To a spell when they could not issue at all.

Temporary loss of access to funding markets is certainly something we had thought possible (and indeed likely at some point), but combined with the scale and timing of the increased pandemic financing task it was a more sobering experience than we could have imagined.

They would have been burning the midnight oil before International Rescue arrived.

We will never know how long the market would have taken to recover had the RBA not intervened.

If we return to the RBA statement let me present you with two outright lies.

Government bond markets are functioning normally alongside a significant increase in issuance.

If they are then why is this needed?

The yield has, however, been a little higher than 25 basis points over recent weeks. Given this, tomorrow the Bank will purchase AGS in the secondary market to ensure that the yield on 3-year bonds remains consistent with the target. Further purchases will be undertaken as necessary.

Then the next lie.

The yield target will remain in place until progress is being made towards the goals for full employment and inflation.

Actually it will remain in place until the government no longer needs financing. This may be open ended as we note that the only place which has this ( Japan) only ever seems to do more and never less. The initial salvo in Australia was this.

To date, the Reserve Bank has bought around $47 billion of government bonds ( April 21st)

The Precious! The Precious!

In another example of pack animal behaviour they have pretty much copied and pasted a Bank of England policy.

The Reserve Bank has established a Term Funding Facility (TFF) to offer three-year funding to authorised deposit-taking institutions (ADIs).

So they are avoiding calling them banks. Oh and whilst they get this.

to reinforce the benefits to the economy of a lower cash rate, by reducing the funding costs of ADIs and in turn helping to reduce interest rates for borrowers.

You may note how bank costs are “reduced” whereas it is “helping to reduce” them for others. We know who it will help and it is not these.

The scheme encourages lending to all businesses, although the incentives are stronger for small and medium-sized enterprises (SMEs).

Well not unless they are in the mortgage or house price market.
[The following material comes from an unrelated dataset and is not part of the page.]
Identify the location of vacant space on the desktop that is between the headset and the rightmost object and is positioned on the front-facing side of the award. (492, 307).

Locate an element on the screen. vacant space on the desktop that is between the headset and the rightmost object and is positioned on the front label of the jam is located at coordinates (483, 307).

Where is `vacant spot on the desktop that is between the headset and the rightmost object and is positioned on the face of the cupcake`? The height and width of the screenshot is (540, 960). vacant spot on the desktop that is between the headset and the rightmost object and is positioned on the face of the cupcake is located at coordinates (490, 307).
For those unaware of the UK situation when the policies were applied here small business lending did nothing but in a “completely unexpected development” mortgage rates plunged and lending surged.

So far just over 27 billion Australian Dollars have been supplied via this route.
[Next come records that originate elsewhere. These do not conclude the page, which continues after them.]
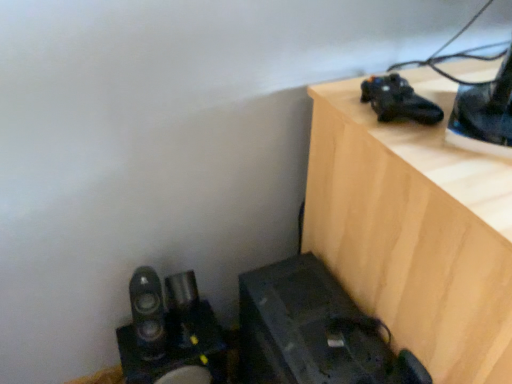
Question: Is black matte shoe at upper right positioned beyond the bounds of wooden table at upper right?

Choices:
 (A) yes
 (B) no

Answer: (A)

Question: Is black matte shoe at upper right surrounding wooden table at upper right?

Choices:
 (A) no
 (B) yes

Answer: (A)

Question: Is black matte shoe at upper right at the right side of wooden table at upper right?

Choices:
 (A) no
 (B) yes

Answer: (A)

Question: From a real-world perspective, is black matte shoe at upper right on wooden table at upper right?

Choices:
 (A) yes
 (B) no

Answer: (A)

Question: From the image's perspective, is black matte shoe at upper right on top of wooden table at upper right?

Choices:
 (A) no
 (B) yes

Answer: (B)

Question: Does point (182, 274) appear closer or farther from the camera than point (448, 152)?

Choices:
 (A) closer
 (B) farther

Answer: (B)

Question: Is satin black speakers at lower left in front of or behind wooden table at upper right in the image?

Choices:
 (A) behind
 (B) front

Answer: (A)

Question: Is satin black speakers at lower left wider or thinner than wooden table at upper right?

Choices:
 (A) wide
 (B) thin

Answer: (B)

Question: Looking at the image, does satin black speakers at lower left seem bigger or smaller compared to wooden table at upper right?

Choices:
 (A) big
 (B) small

Answer: (B)

Question: Relative to satin black speakers at lower left, is black matte shoe at upper right in front or behind?

Choices:
 (A) front
 (B) behind

Answer: (A)

Question: From the image's perspective, is black matte shoe at upper right above or below satin black speakers at lower left?

Choices:
 (A) above
 (B) below

Answer: (A)

Question: From their relative heights in the image, would you say black matte shoe at upper right is taller or shorter than satin black speakers at lower left?

Choices:
 (A) short
 (B) tall

Answer: (A)

Question: Would you say black matte shoe at upper right is to the left or to the right of satin black speakers at lower left in the picture?

Choices:
 (A) left
 (B) right

Answer: (B)

Question: From the image's perspective, relative to black matte shoe at upper right, is wooden table at upper right above or below?

Choices:
 (A) below
 (B) above

Answer: (A)

Question: Is point (482, 188) closer or farther from the camera than point (391, 92)?

Choices:
 (A) closer
 (B) farther

Answer: (A)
Much here is familiar as we see a central bank implicitly financing its government and pumping up the housing market too. The RBA must have thought all its Christmases had come at once when the Aussie bond market had trouble at the shorter maturities and it could intervene at a place likely to impact on mortgage rates. It must feel the banks need help or it would have cut the official rate to 0%.

Thus has led to a money supply surge with narrow money going from 909 billion in June of last year to 1260 billion on June of this. Quite a shift for an aggregate which we had noted in the past was going nowhere and at times had fallen.

Switching to external events the Aussie Dollar or as some call it the little battler has been doing well. The trade weighted index which went as low as 49.9 on a day familiar to regular readers but the 19th of March for newer ones is now 61.4. As for influences I guess the relative hopes for the economy are in play as well as this.

Preliminary estimates for July indicate that the index increased by 0.9 per cent (on a monthly average basis) in SDR terms, after decreasing by 0.2 per cent in June (revised). The non-rural and base metals sub-indices increased in the month, while the rural sub-index decreased. In Australian dollar terms, the index decreased by 0.2 per cent in July.

Over the past year, the index has decreased by 12 per cent in SDR terms, led by lower coal, iron ore, LNG and oil prices. The index has decreased by 12.1 per cent in Australian dollar terms. ( RBA earlier today)

So an improvement for the resources base and looking ahead Gold is 7.5% of the index. Although the compilers of the index have just reduced its weight from 8.7% and will now find themselves in the deepest dark recesses of the RBA bunker where the cake trolley never goes.